■ TEXT FOR ANALYSIS ■
*** Block opens ***

By Declan Hunt

Over the last two decades, worldwide investor interest in socially responsible investing (SRI) has grown significantly. SRI has evolved rapidly from a negative screening process removing from consideration firms operating in socially undesirable industries, to considering a plethora of other factors unique to the individual firm. In choosing a socially responsible portfolio, today’s investor will also consider non-financial issues such as the company’s environmental, social, and corporate governance (ESG) aspects.

Across developed markets, sustainability reporting remains at the discretion of the organisation, however recent trends indicate ongoing increases in both the percentage of firms presenting sustainability reports and the level of detail in reports presented, largely in response to increases in investors’ adoption of SRI. Nevertheless, the research-intensive nature of evaluating the performance of individual firms across ESG aspects has given rise to a number of institutions offering ESG ratings. Unlike financial ratings, no consensus or regulation exists for deriving an ESG score.

Concerningly, a 2015 study by Dorfleitner, Halbritter, and Nguyen finds a lack of similarity in ratings between different measurement methodologies, however Romero, Jeffers, Lin, Aquilino, and DeGaetano (2018) find strong similarity between a different sample of rating methodologies. This article looks to summarise each paper and better understand the causes of differing ESG scores by examining the methodologies utilised by rating agencies. It further serves to encourage readers to critically evaluate any ESG rating system they use in personal investing.

Dorfleitner, Halbritter, and Nguyen examine three rating databases: ASSET4 by Thomson Reuters, Kinder Lydenberg Domini & Co. (KLD) by MSCI, and Bloomberg Sustainability. ASSET4 began rating ESG aspects of 1000 firms in 2002 and has since grown to assess over 4300 companies across the S&P 500, Russell 1000, MSCI Europe, FTSE 250, ASX 300, and other world indices. The KLD ratings cover the largest 3000 US firms by market capitalisation. Bloomberg claims to have assessed over 20000 companies, however, data for only 4100 companies across 52 nations is provided. In the majority of databases, a firm’s ESG credentials are captured in a single number score, reflecting scores in sub-criteria in each of the environmental, social, and governance aspects. The ASSET4 rating is unique in including an additional ‘economic’ aspect to assess the firm’s ability to generate value in the long run by using best management practices. Scores are derived from a mix of positive and negative indicators from firm’s reports and additional public information.

In the environmental aspect, agencies largely rate companies on the same metrics: emissions, water, waste, resource reduction, biodiversity, and impact of operations. However, differences do exist, with the most prominent examples being that ASSET4 is the only agency to consider animal testing, whereas the legality of environmental practices is only considered by Bloomberg and KLD.

*** Block closes ***

In the article on ESG ratings, which agency is the only one to consider animal testing in the environmental aspect? Rely solely on the article on ESG ratings for your response.

■ DATA EXCERPT ■
*** Block opens ***

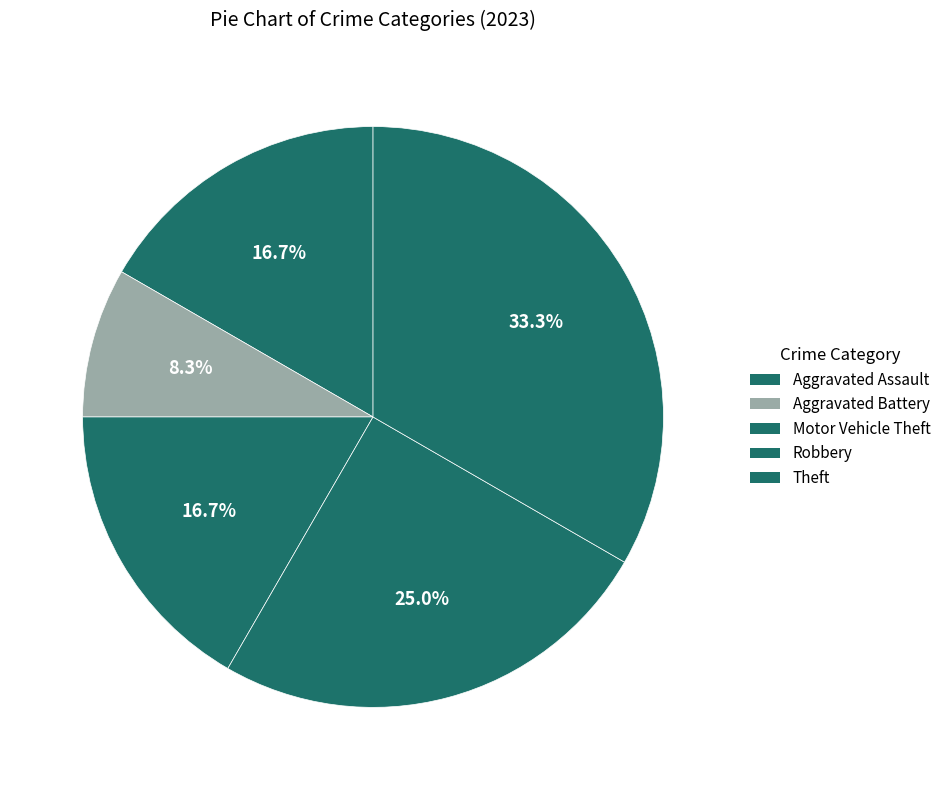

Does Aggravated Assault account for over 50% of the chart?

No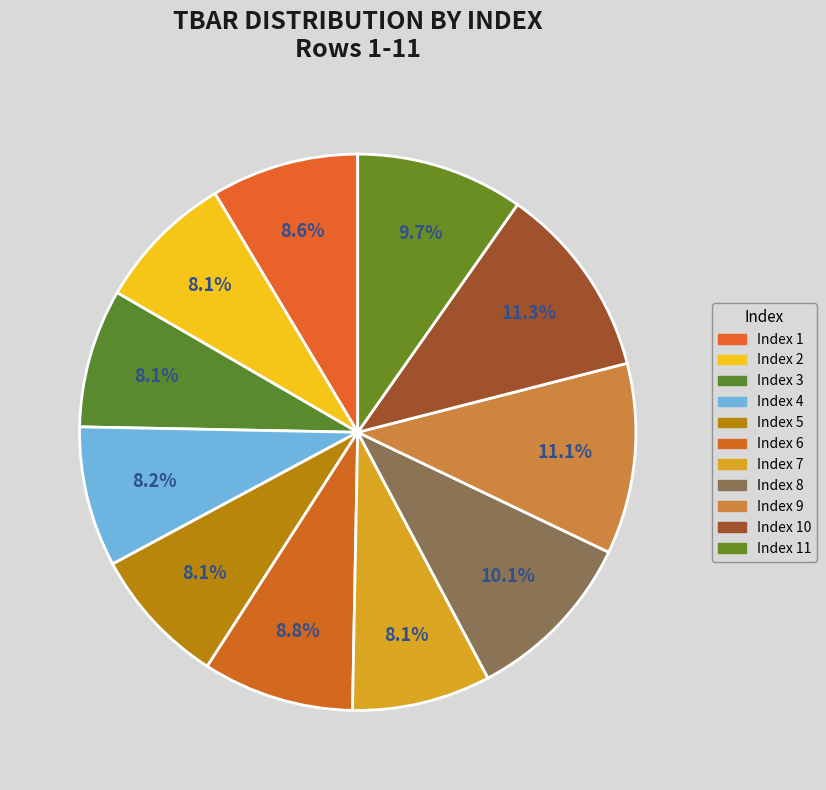

How many segments does this pie chart have?

11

*** Block closes ***

■ SOLUTION TO THE EXERCISE ■
ASSET4